Assistant Chief Constable Andrea Bishop warned against complacency and urged the public to “remain vigilant and to report anything suspicious or that just doesn’t seem right.”

“A collective and proactive community effort to security will always be the most effective defence that we have against terrorism,” she said. “By working together, we can all help to keep each other safe.”

The MDP is a specialist police force that protects people and assets essential to the UK’s defence and national infrastructure.
Last month, the UK raised its terrorism threat level to “severe”, meaning an attack is highly likely, in the wake of a series of terrorist attacks in Europe.

Home Secretary Priti Patel said at the time that it was a precautionary measure and was not based on any specific threat. “The public should continue to remain vigilant and report any suspicious activity to the police,” she said.

A series of Islamic terrorist attacks have hit Europe in the past two months.

On Nov. 2, four people were killed and 22 wounded when gunshots were fired at crowds at six different locations in the city centre in Vienna, the capital of Austria.

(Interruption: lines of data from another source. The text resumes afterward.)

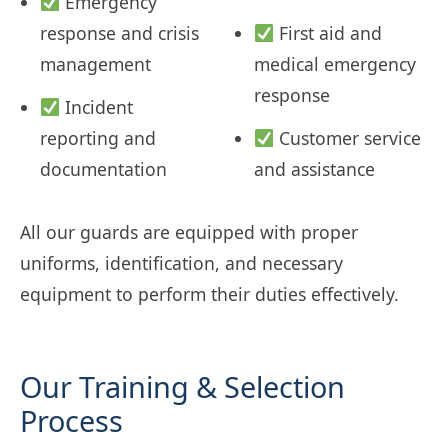
Emergency
response and crisis
First aid and
management
medical emergency
response
Incident
reporting and
Customer service
documentation
and assistance
All our guards are equipped with proper
uniforms, identification, and necessary
equipment to perform their duties effectively.
Our Training & Selection
Process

The attacker, who was shot dead by police, was a 20-year-old dual citizen of Austria and North Macedonia, who had previously attempted to travel to Syria to join the ISIS terrorist group.
On Oct. 29, a 21-year-old Tunisian man, shouting “Allahu Akbar,” beheaded an elderly woman and killed two more people at a church in Nice, a city in southern France.
On Oct. 16, a 18-year-old Chechen refugee beheaded a French history teacher in broad daylight outside his school near Paris, after he used caricatures of the Prophet Muhammad in a class on freedom of expression.